Analysts also suggest keeping close tabs on projects. "Make sure that the goals of the individual are aligned with your goals," Gioia says. Accountability is also critical, she says, or the programs could deteriorate into a big waste of time. "You can’t just give people carte blanche to laze around," she says.
At Genentech and Google, employees generally are expected to get approval for their independent projects from managers. 3M researchers might not seek a green light for all their pet initiatives, but those pursuing Genesis grants have to apply formally.
For many corporate programs, a study on their return on investment is required. Genentech, Google and 3M, however, do not have figures about the overall costs and benefits of their independent-project policies. Google’s Sullivan suggests the program’s importance is self-evident. "We’re more interested in people having that opportunity" than in measuring its efficacy, Sullivan says.
On the other hand, the companies can point to concrete products that have emerged from employees’ self-directed efforts. At Google, independent projects led to the Gmail electronic mail service, the Google News service and social networking site Orkut.
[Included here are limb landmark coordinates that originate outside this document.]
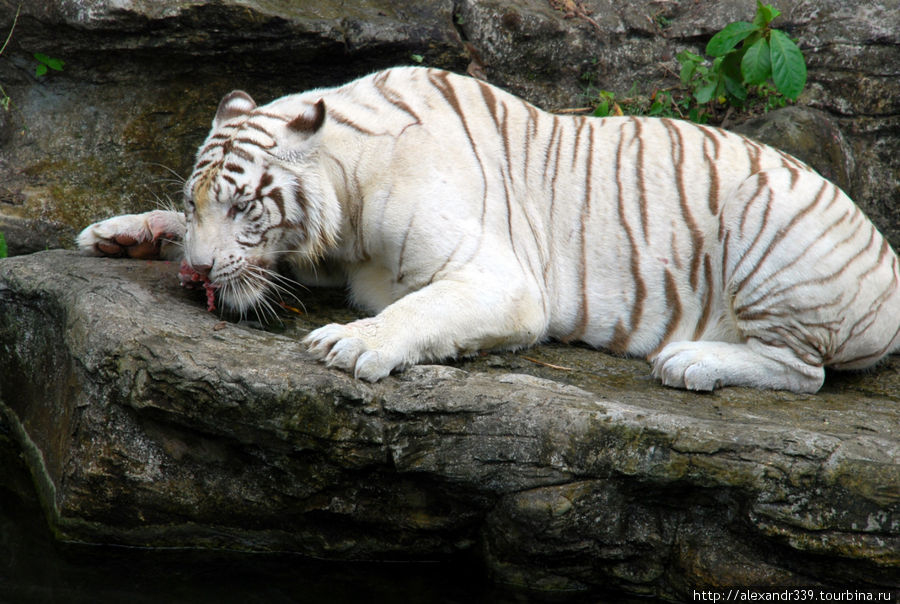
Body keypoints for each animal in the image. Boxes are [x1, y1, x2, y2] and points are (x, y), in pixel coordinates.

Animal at [77, 67, 900, 392]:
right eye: (197, 205)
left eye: (245, 207)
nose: (196, 276)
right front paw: (120, 233)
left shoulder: (502, 281)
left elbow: (423, 307)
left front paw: (353, 343)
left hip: (775, 246)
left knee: (805, 371)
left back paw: (692, 361)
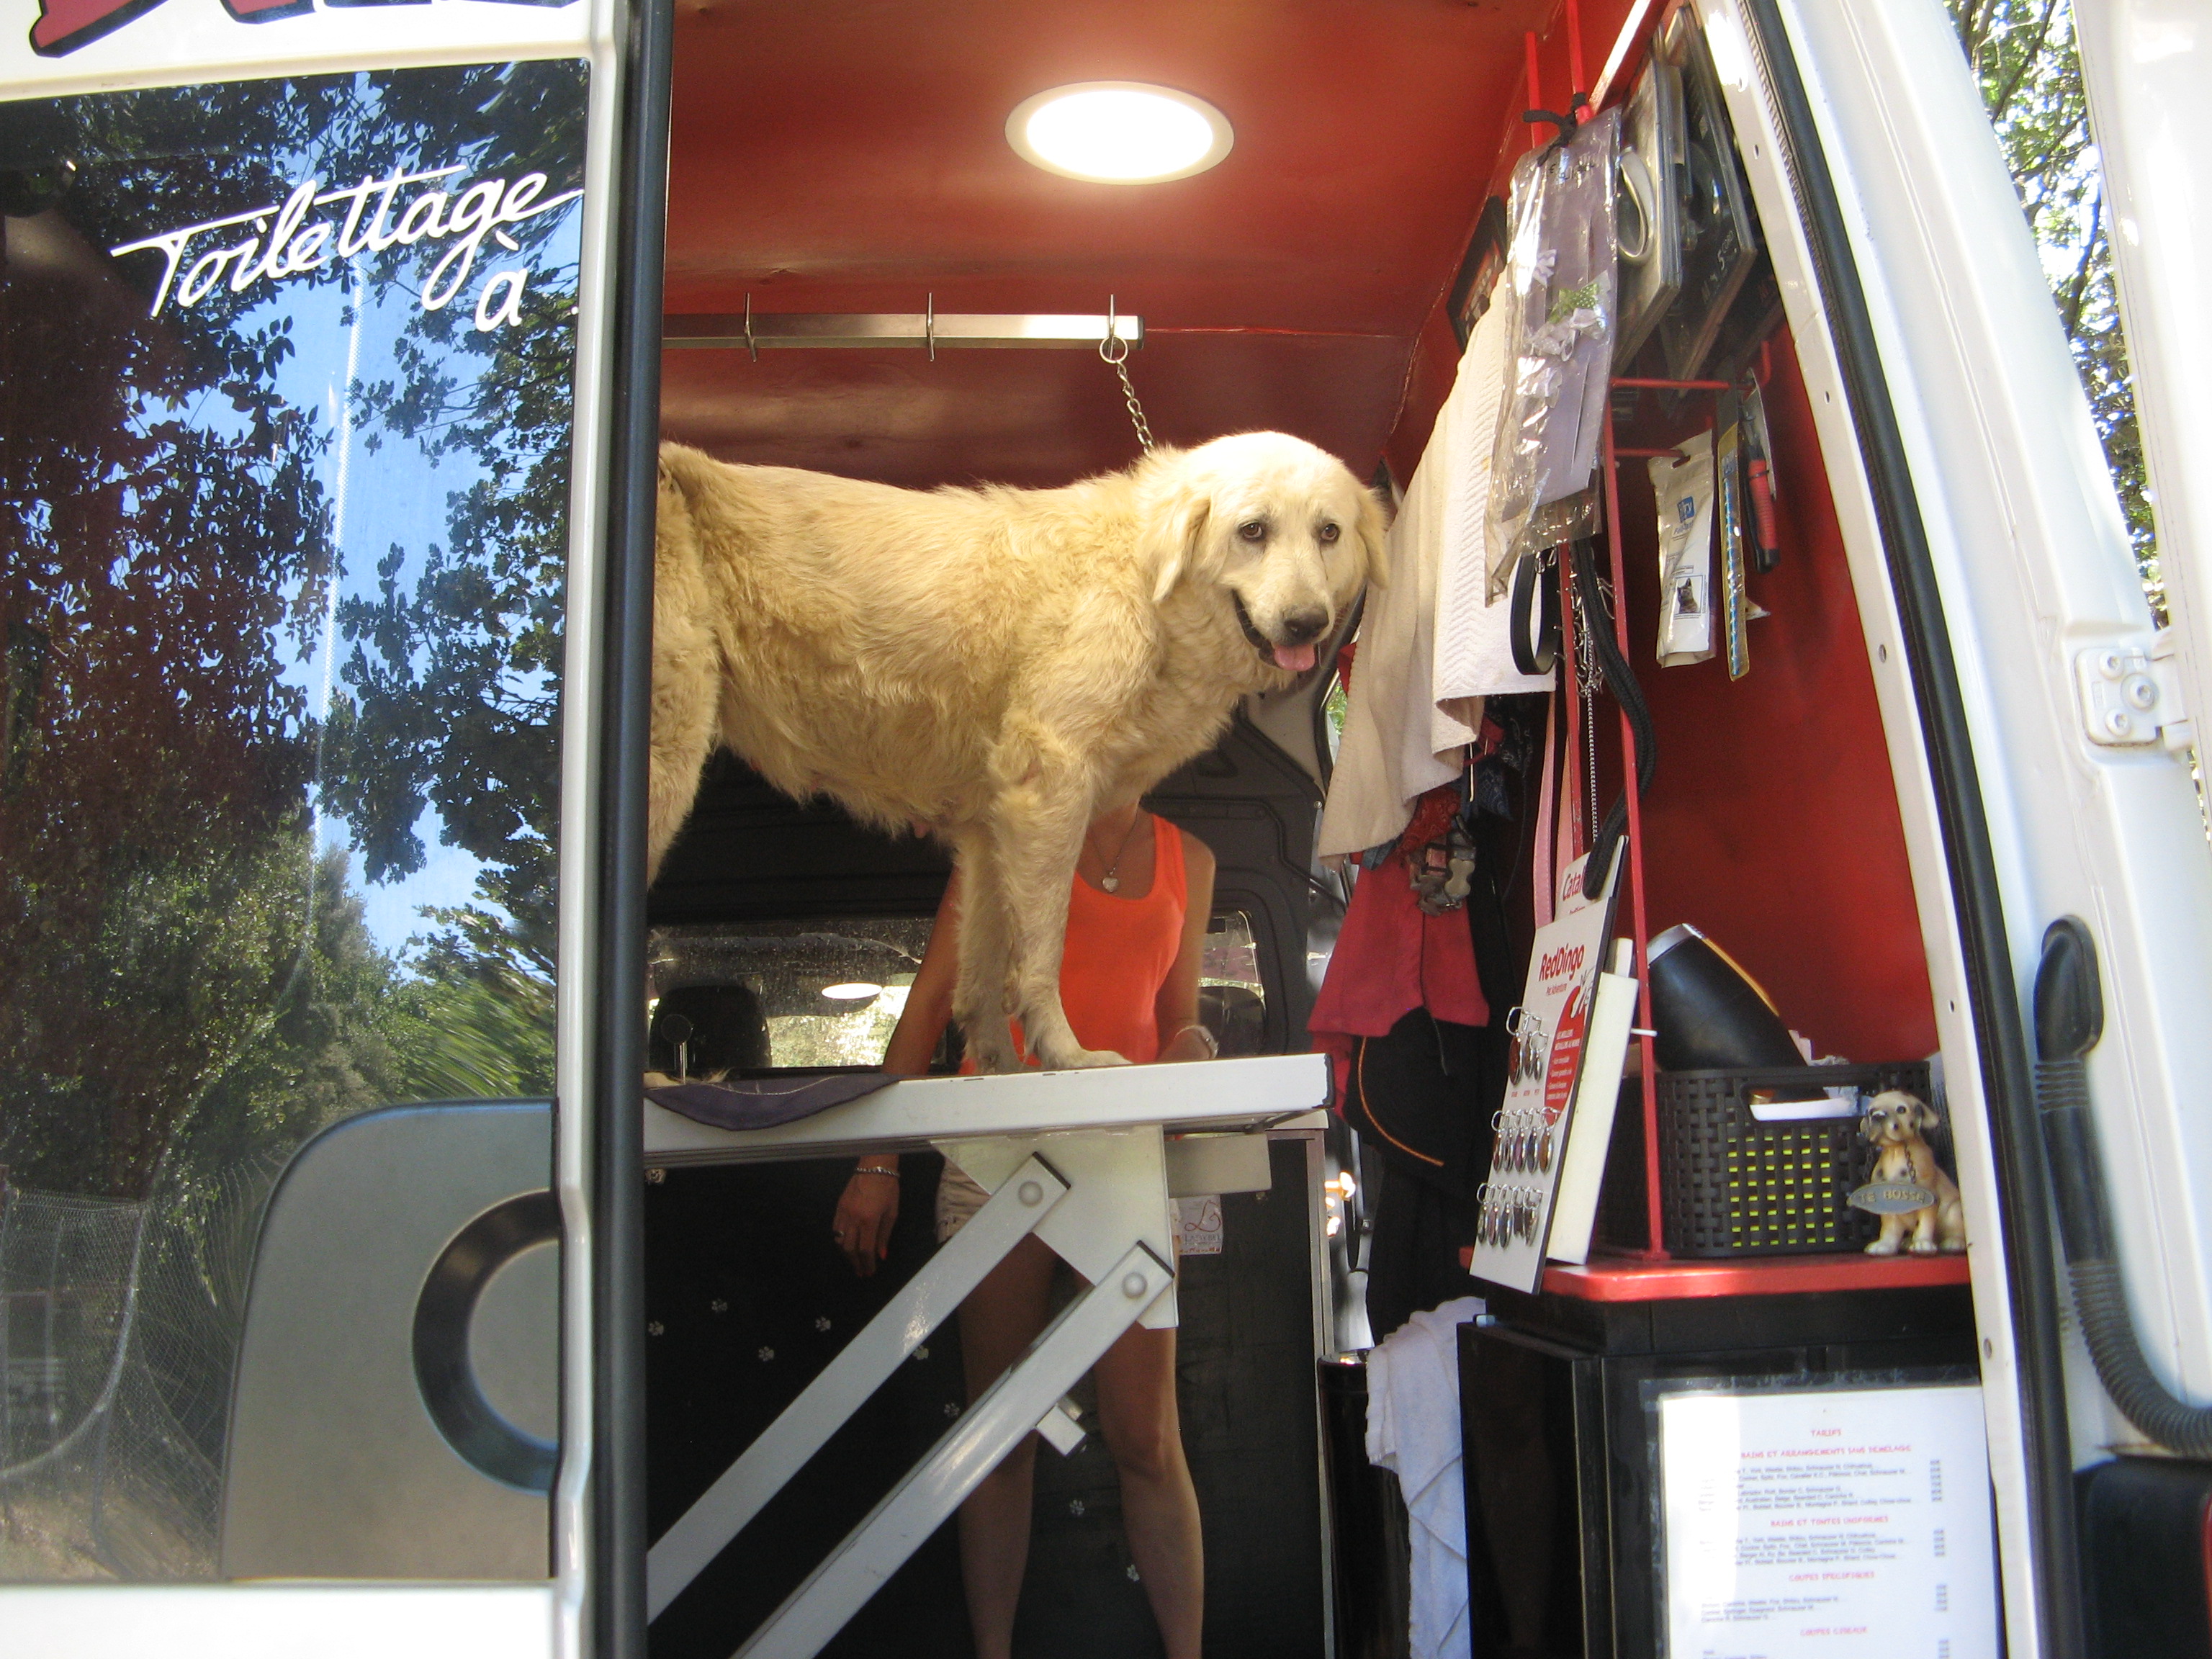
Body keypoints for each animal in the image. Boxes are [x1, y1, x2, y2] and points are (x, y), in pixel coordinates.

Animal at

Genentech, meanwhile, cites its anti-cancer drug Avastin. Company researcher Napoleone Ferrara was hired to work on a hormone thought to be related to the reproductive system, but in his spare time he found a gene critical to the spread of cancer. Based on that finding, Avastin works to starve tumors of the blood supply they need to grow. U.S. sales of Avastin more than doubled last year to $1.1 billion. Genentech’s U.S. product sales last year were $5.2 billion.
3M’s Post-it Notes may be the most famous example of a successful product resulting from an employee chasing a dream. 3M researcher Art Fry was annoyed by the way paper bookmarks in his church choir hymnal kept falling out, and had an epiphany. He realized that a substance developed by another 3M researcher could be used to make reliable bookmarks. After Fry and others overcame internal skeptics, the company launched the product in 1980 and it quickly became a mainstay in offices.
"A big selling point"
Apart from generating new products, allowing for independent projects also can serve as a talent magnet. Google’s Sullivan says the 20 percent policy is as important to attracting and retaining employees as it is to sparking fresh ideas.
"We hear people asking about it in interviews," she says. "It’s a big selling point. It makes people feel the company values the employees."
Google declined to provide statistics about its recruiting, but the company has developed a reputation as the company to work for in technology these days. A key ingredient to that success is the 20 percent time policy, John Sullivan says. "Google has changed work itself with 20 percent time," he has written.
Genentech’s Butler says that smaller biotechnology companies have been paring back the amount of discretionary time they give researchers as a way to trim costs. Genentech isn’t backing away from its commitment, she says, which helps make the company stand out to job candidates. "That is a huge piece of why they want to work at Genentech," she says. "It is Disneyland for scientists."
Companies would do well to recognize that employees already do personal tasks on company time, sanctioned or not. A survey last year by Salary.com found that the average worker admits to frittering away about two hours per day, not counting lunch.
"It’s probably very productive to channel some of that energy into experiments for new products that will benefit the company and the individual," says Robert Fulmer, visiting business professor at Pepperdine University.
Paradoxically, letting go of employees through independent projects can mean getting more from them, Fulmer argues. "It’s a way to get people to go beyond what’s expected of them."